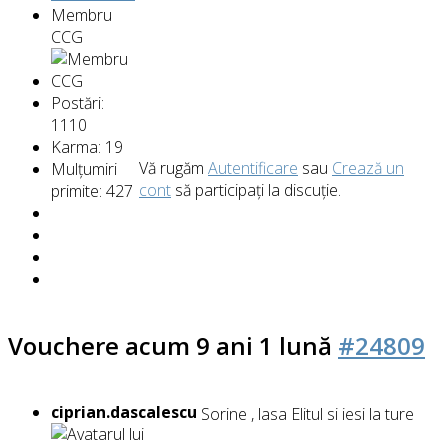
Membru
CCG
Postări:
1110
Karma: 19
Vă rugăm
Autentificare
sau
Crează un
Mulțumiri
cont
să participaţi la discuţie.
primite: 427
Vouchere
acum 9 ani 1 lună
#24809
ciprian.dascalescu
Sorine , lasa Elitul si iesi la ture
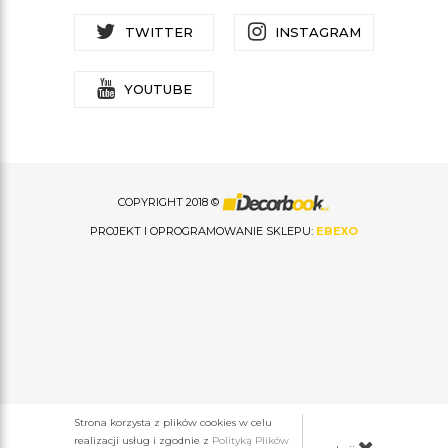
TWITTER
INSTAGRAM
YOUTUBE
COPYRIGHT 2018 ©
PROJEKT I OPROGRAMOWANIE SKLEPU:
EBEXO
Strona korzysta z plików cookies w celu
realizacji usług i zgodnie z
Polityką Plików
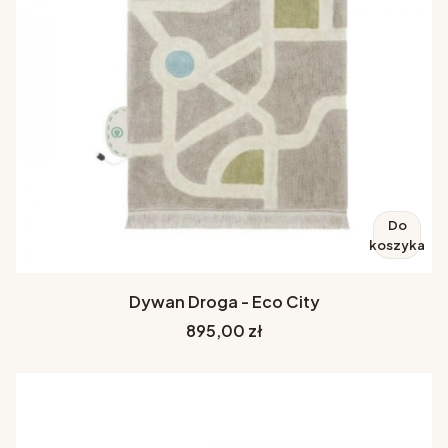
Do
koszyka
Dywan Droga - Eco City
Cena
895,00 zł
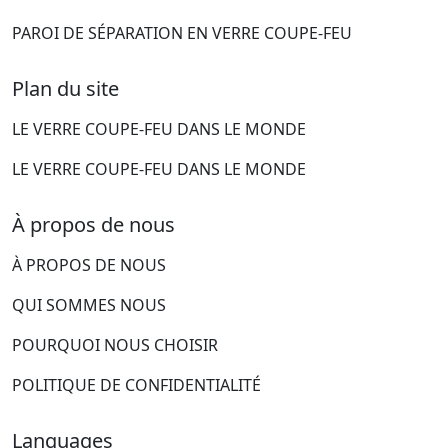
PAROI DE SÉPARATION EN VERRE COUPE-FEU
Plan du site
LE VERRE COUPE-FEU DANS LE MONDE
LE VERRE COUPE-FEU DANS LE MONDE
À propos de nous
À PROPOS DE NOUS
QUI SOMMES NOUS
POURQUOI NOUS CHOISIR
POLITIQUE DE CONFIDENTIALITÉ
Languages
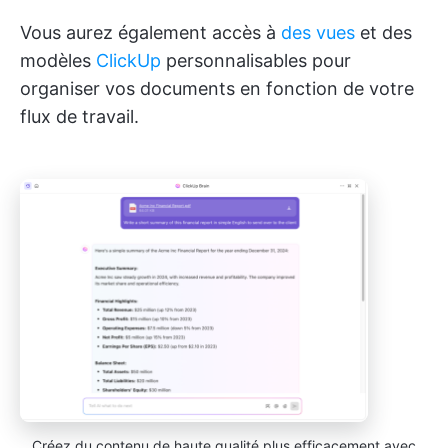
Vous aurez également accès à
des vues
et des
modèles
ClickUp
personnalisables pour
organiser vos documents en fonction de votre
flux de travail.
Créez du contenu de haute qualité plus efficacement avec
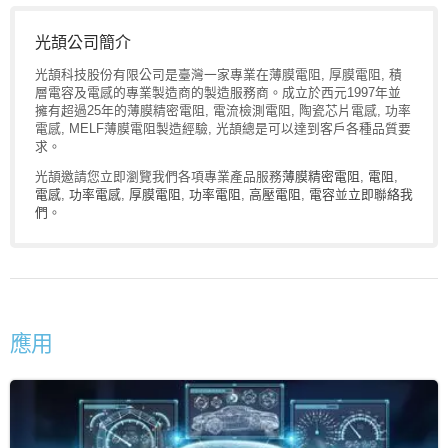
光頡公司簡介
光頡科技股份有限公司是臺灣一家專業在薄膜電阻, 厚膜電阻, 積
層電容及電感的專業製造商的製造服務商。成立於西元1997年並
擁有超過25年的薄膜精密電阻, 電流檢測電阻, 陶瓷芯片電感, 功率
電感, MELF薄膜電阻製造經驗, 光頡總是可以達到客戶各種品質要
求。
光頡邀請您立即瀏覽我們各項專業產品服務
薄膜精密電阻
,
電阻
,
電感
,
功率電感
,
厚膜電阻
,
功率電阻
,
高壓電阻
,
電容
並
立即聯絡我
們
。
應用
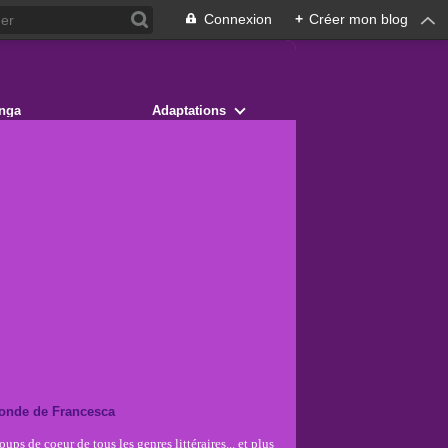
Connexion
+
Créer mon blog
nga
Adaptations
onde de Francesca
ups de coeur de tous les genres littéraires... et plus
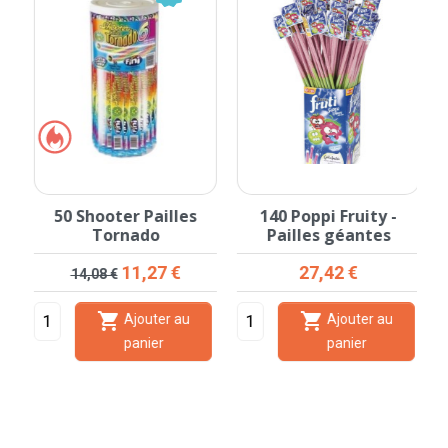
1
50 Shooter Pailles
140 Poppi Fruity -
Tornado
Pailles géantes
Prix de base
Prix
Prix
11,27 €
27,42 €
14,08 €


Ajouter au
Ajouter au
panier
panier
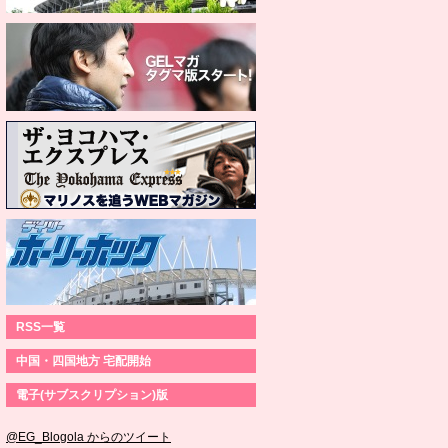
RSS一覧
中国・四国地方 宅配開始
電子(サブスクリプション)版
@EG_Blogola からのツイート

═══

● ASSIGNED TASK
Copy every line above word for word, leaving out the pictures.

● THE COMPLETED TASK
Membru
CCG
Postări:
1110
Karma: 19
Vă rugăm
Autentificare
sau
Crează un
Mulțumiri
cont
să participaţi la discuţie.
primite: 427
Vouchere
acum 9 ani 1 lună
#24809
ciprian.dascalescu
Sorine , lasa Elitul si iesi la ture
TWITTER
INSTAGRAM
YOUTUBE
COPYRIGHT 2018 ©
PROJEKT I OPROGRAMOWANIE SKLEPU:
EBEXO
Strona korzysta z plików cookies w celu
realizacji usług i zgodnie z
Polityką Plików
Do
koszyka
Dywan Droga - Eco City
Cena
895,00 zł
PAROI DE SÉPARATION EN VERRE COUPE-FEU
Plan du site
LE VERRE COUPE-FEU DANS LE MONDE
LE VERRE COUPE-FEU DANS LE MONDE
À propos de nous
À PROPOS DE NOUS
QUI SOMMES NOUS
POURQUOI NOUS CHOISIR
POLITIQUE DE CONFIDENTIALITÉ
Languages
Vous aurez également accès à
des vues
et des
modèles
ClickUp
personnalisables pour
organiser vos documents en fonction de votre
flux de travail.
Créez du contenu de haute qualité plus efficacement avec
光頡公司簡介
光頡科技股份有限公司是臺灣一家專業在薄膜電阻, 厚膜電阻, 積
層電容及電感的專業製造商的製造服務商。成立於西元1997年並
擁有超過25年的薄膜精密電阻, 電流檢測電阻, 陶瓷芯片電感, 功率
電感, MELF薄膜電阻製造經驗, 光頡總是可以達到客戶各種品質要
求。
光頡邀請您立即瀏覽我們各項專業產品服務
薄膜精密電阻
,
電阻
,
電感
,
功率電感
,
厚膜電阻
,
功率電阻
,
高壓電阻
,
電容
並
立即聯絡我
們
。
應用
Connexion
+
Créer mon blog
nga
Adaptations
onde de Francesca
ups de coeur de tous les genres littéraires... et plus
1
50 Shooter Pailles
140 Poppi Fruity -
Tornado
Pailles géantes
Prix de base
Prix
Prix
11,27 €
27,42 €
14,08 €


Ajouter au
Ajouter au
panier
panier
RSS一覧
中国・四国地方 宅配開始
電子(サブスクリプション)版
@EG_Blogola からのツイート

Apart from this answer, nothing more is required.